EXTRACT TO READ =>
_____
Inserts are amazing when properly applied, so don't be discouraged that the freebie ones that came in the kit are giving you less than desirable results.

EDIT: Found a great picture from Sandvik showing the difference in DOC and feed for inserts made for roughing "PR", medium "PM", and finishing "PF". This was for some random insert family, but the nose radius, top rake, and land varied for each insert.





-Mike


----------



## ArmyDoc (Oct 6, 2021)

Can you give us an update on this?


----------



## macardoso (Oct 6, 2021)

Some of the deeper banding/grooves are likely built-up edge (BUE). This is where some of the workpiece material pressure welds itself to the cutting tool. This built up edge then does much of the cutting, effectively increasing the size of the tip of the cutting tool. Eventually it breaks off the tool and rolls under the edge allowing the carbide to start cutting again, until another BUE forms. This looks like rough grooves, ending in a "pill" or bump of material before the finish looks good again.


----------



## Christianstark (Oct 6, 2021)

macardoso said:


> Some of the deeper banding/grooves are likely built-up edge (BUE). This is where some of the workpiece material pressure welds itself to the cutting tool. This built up edge then does much of the cutting, effectively increasing the size of the tip of the cutting tool. Eventually it breaks off the tool and rolls under the edge allowing the carbide to start cutting again, until another BUE forms. This looks like rough grooves, endinging in a "pill" or bump of material before the finish looks good again.


Thats an incredible representation. Thanks for posting that!


----------



## macardoso (Oct 6, 2021)

Christianstark said:


> Thats an incredible representation. Thanks for posting that!
_____
YOUR TASKS =>
1. Answer these about the machining thread:
(a) What do the insert labels "PR", "PM", and "PF" stand for?
(b) According to macardoso, what happens to the workpiece material when built-up edge forms?
(c) Who asked for an update?
2. Can you set down everything in the machining thread from "Inserts are amazing" down to "for each insert.", word for word?
3. How would you put this sentence from the machining thread into Spanish: "This is where some of the workpiece material pressure welds itself to the cutting tool."

DATA EXTRACT =>
_____
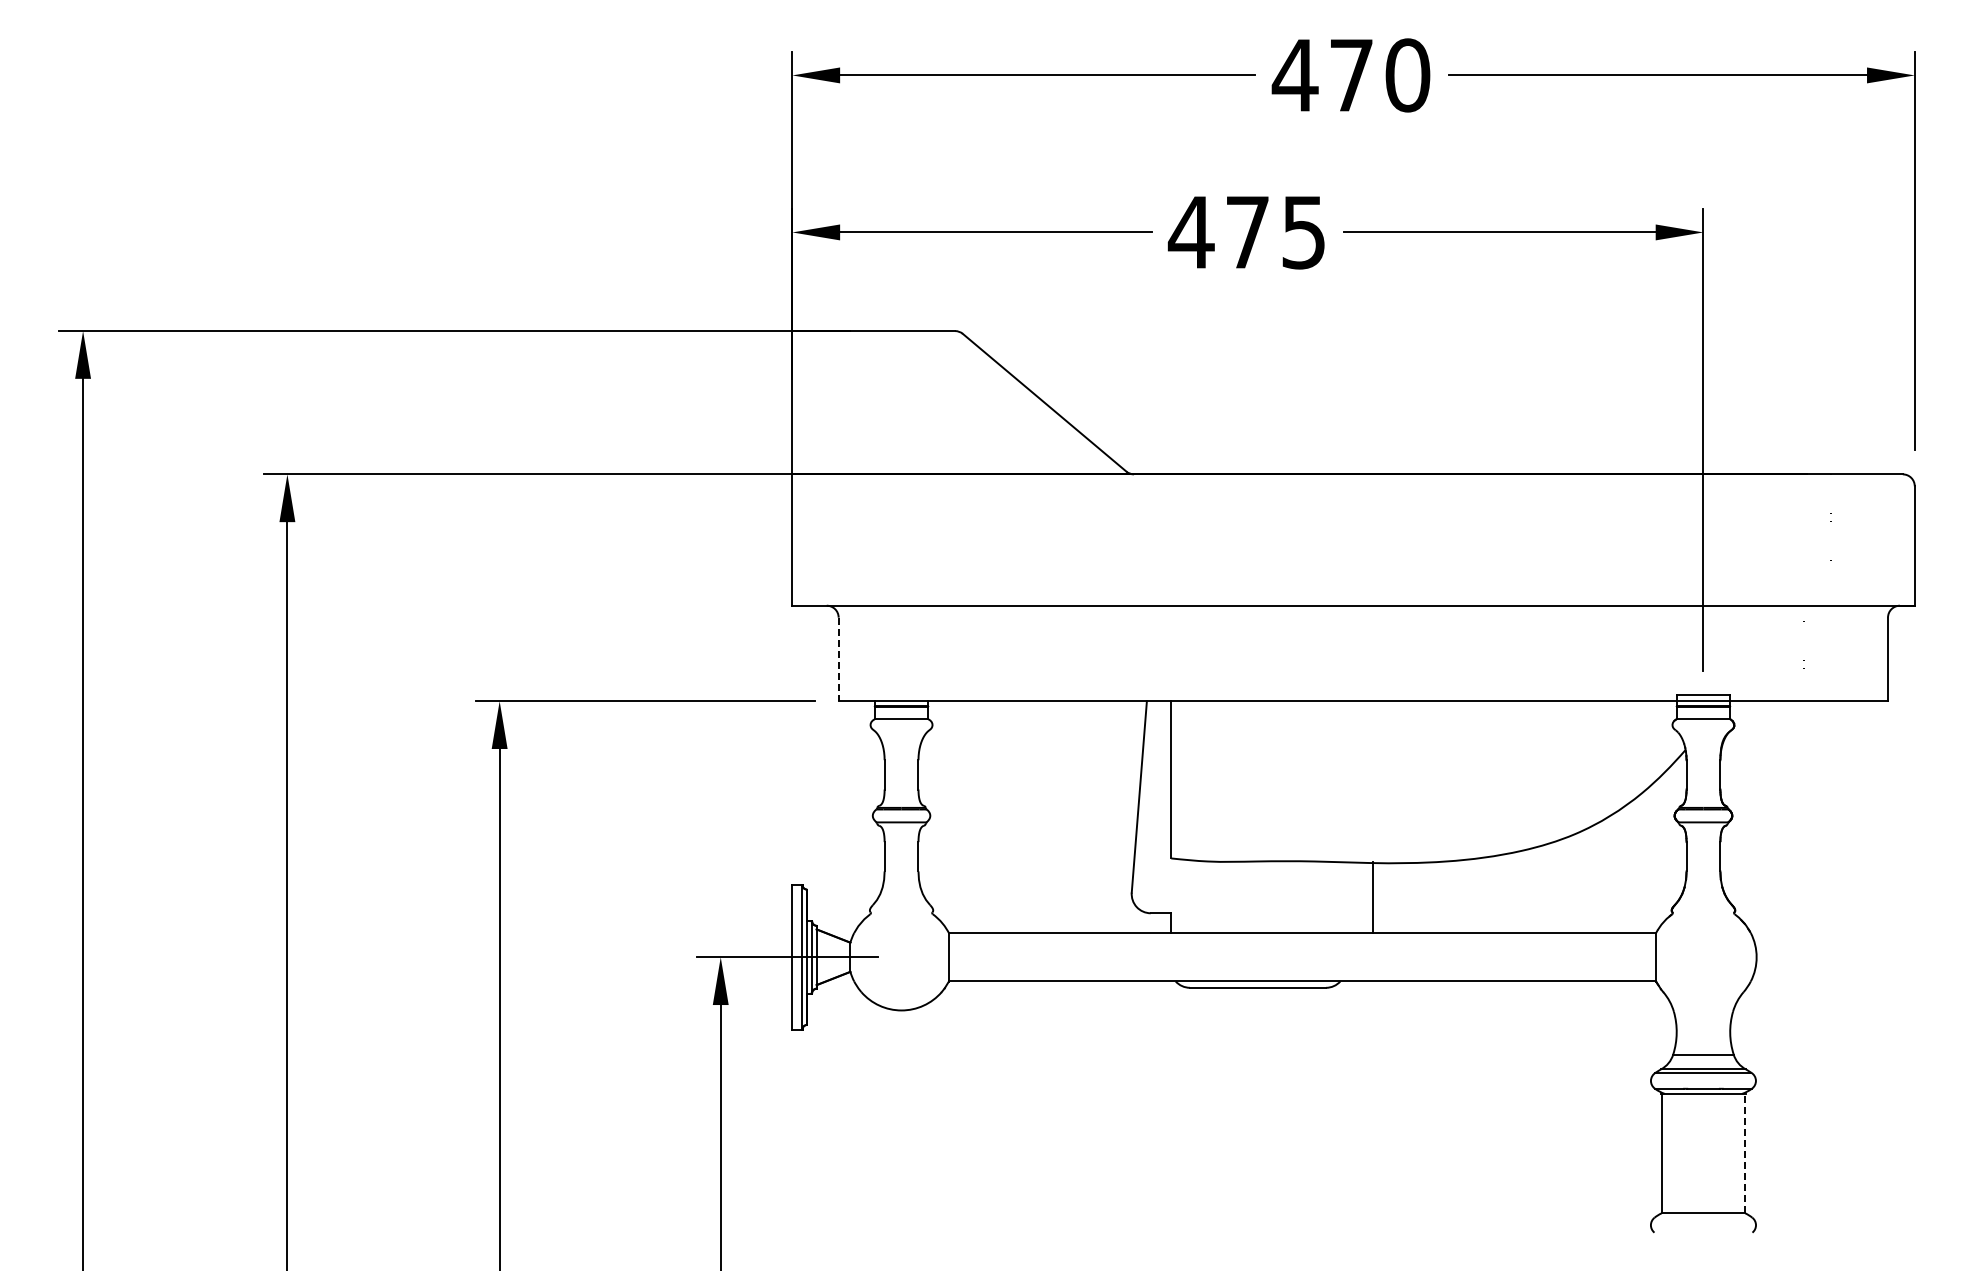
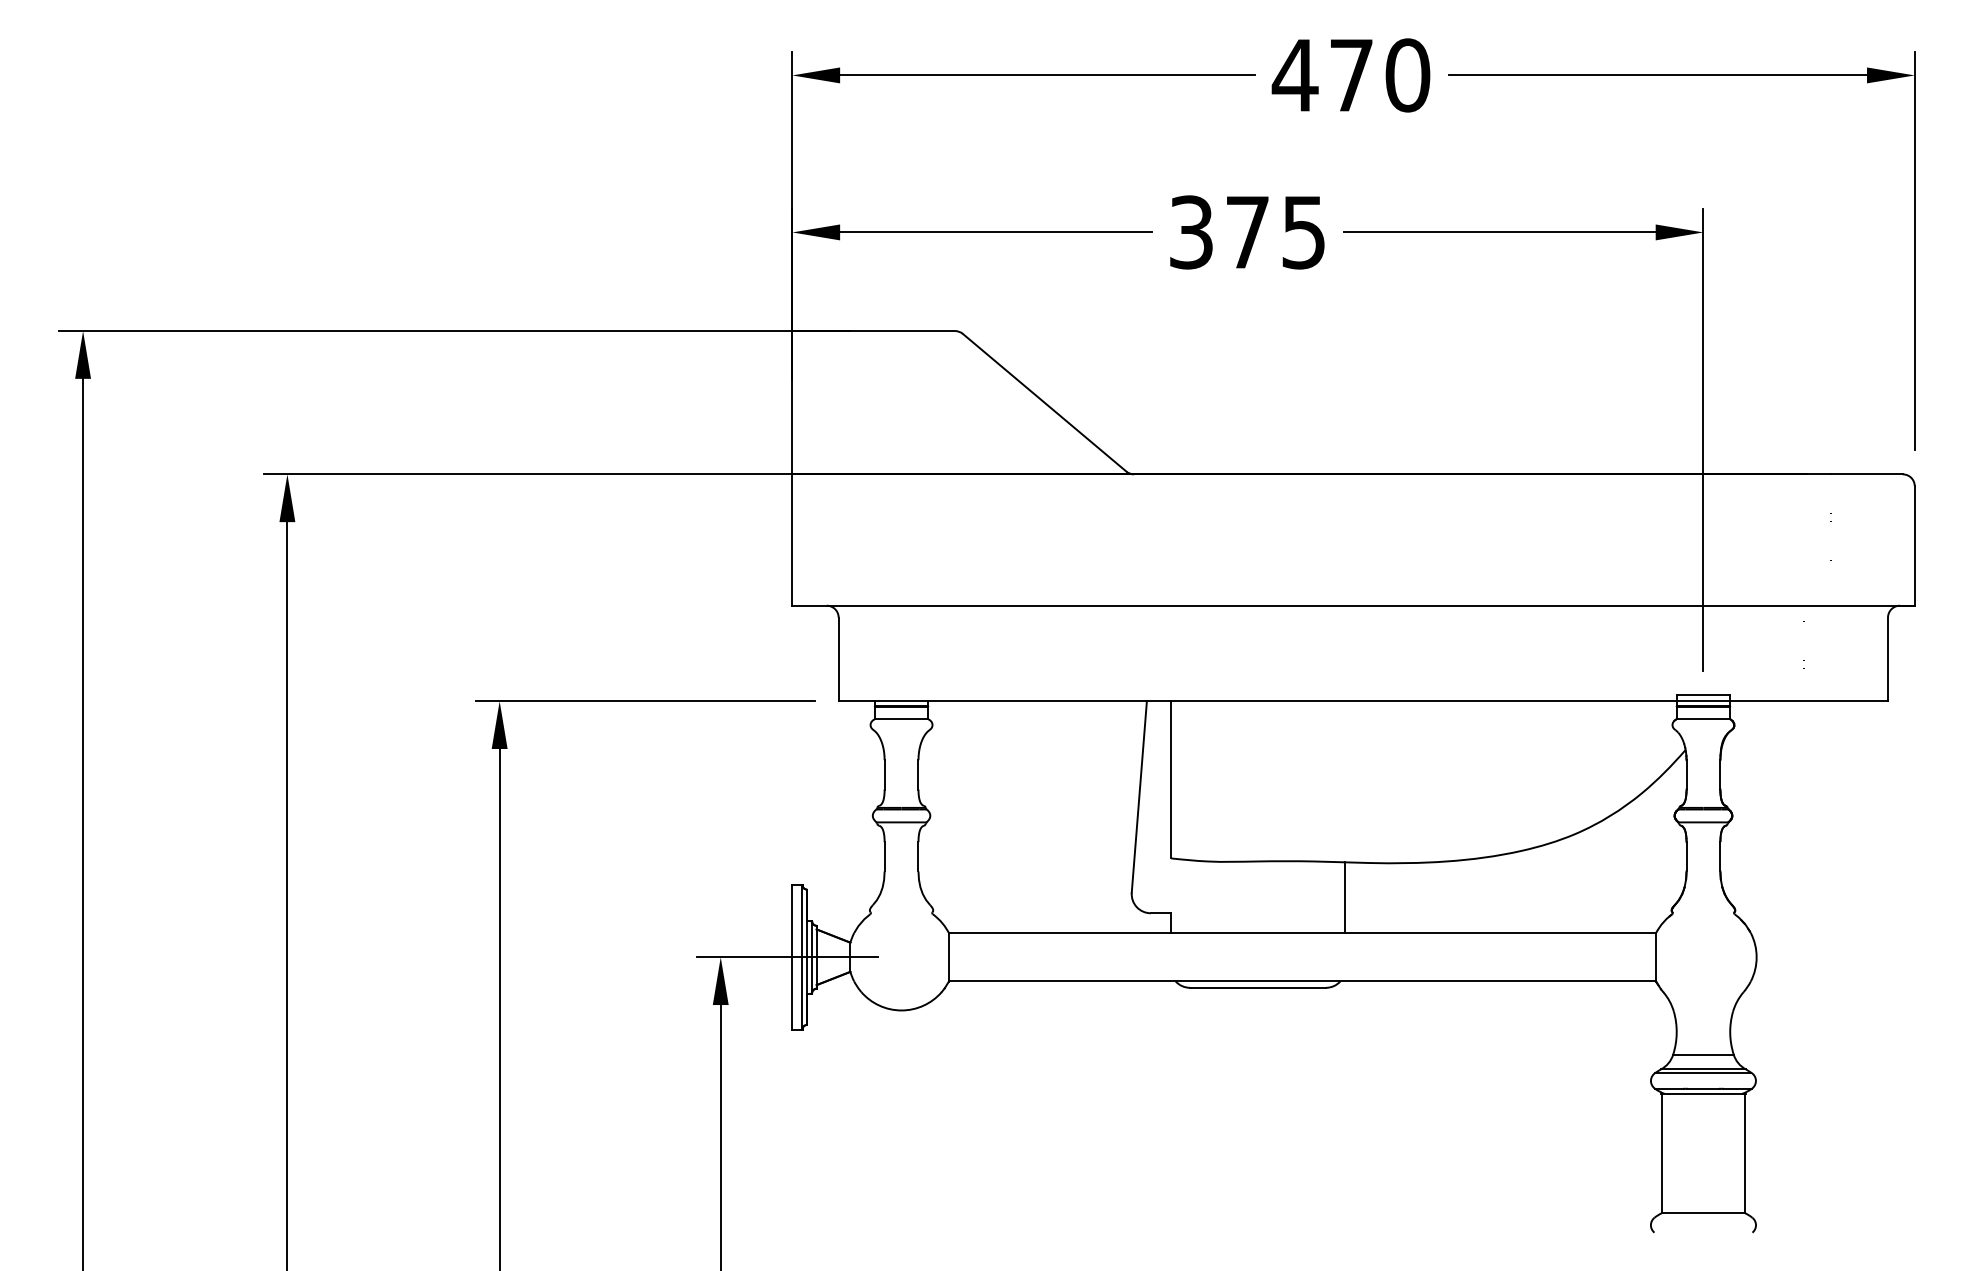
text at (1190, 232): 475 -> 375
line at (838, 659): dashed -> solid
line at (1373, 897) position: (1373, 897) -> (1345, 897)
line at (1745, 1153): dashed -> solid
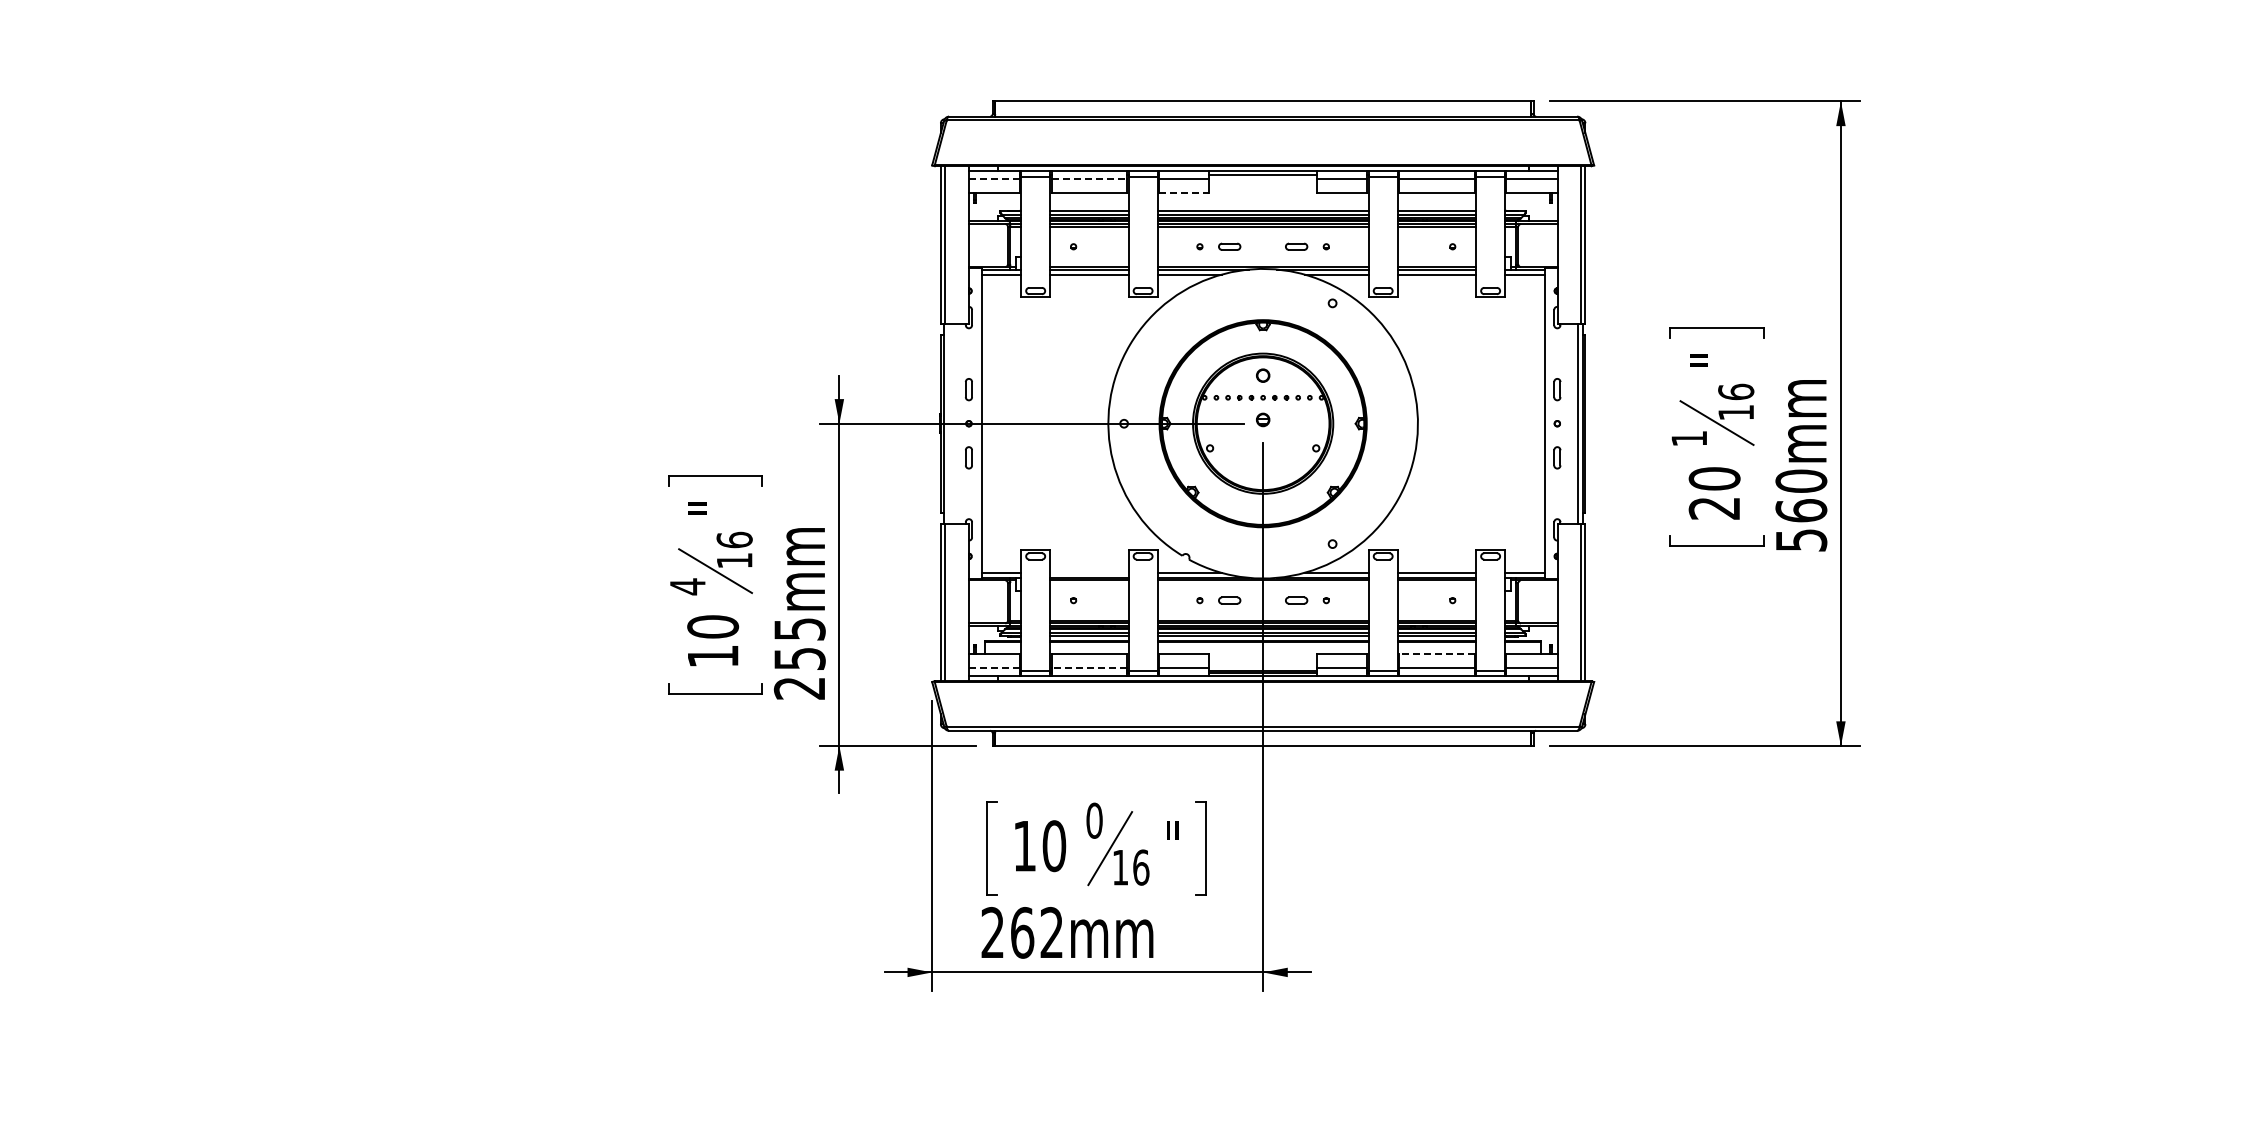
_____
SOLUTIONS PER TASK =>
1.
(a) Roughing, medium, and finishing.
(b) Some of it pressure welds itself to the cutting tool.
(c) ArmyDoc.

2.
Inserts are amazing when properly applied, so don't be discouraged that the freebie ones that came in the kit are giving you less than desirable results.

EDIT: Found a great picture from Sandvik showing the difference in DOC and feed for inserts made for roughing "PR", medium "PM", and finishing "PF". This was for some random insert family, but the nose radius, top rake, and land varied for each insert.

3. Aquí es donde parte del material de la pieza de trabajo se suelda por presión a la herramienta de corte.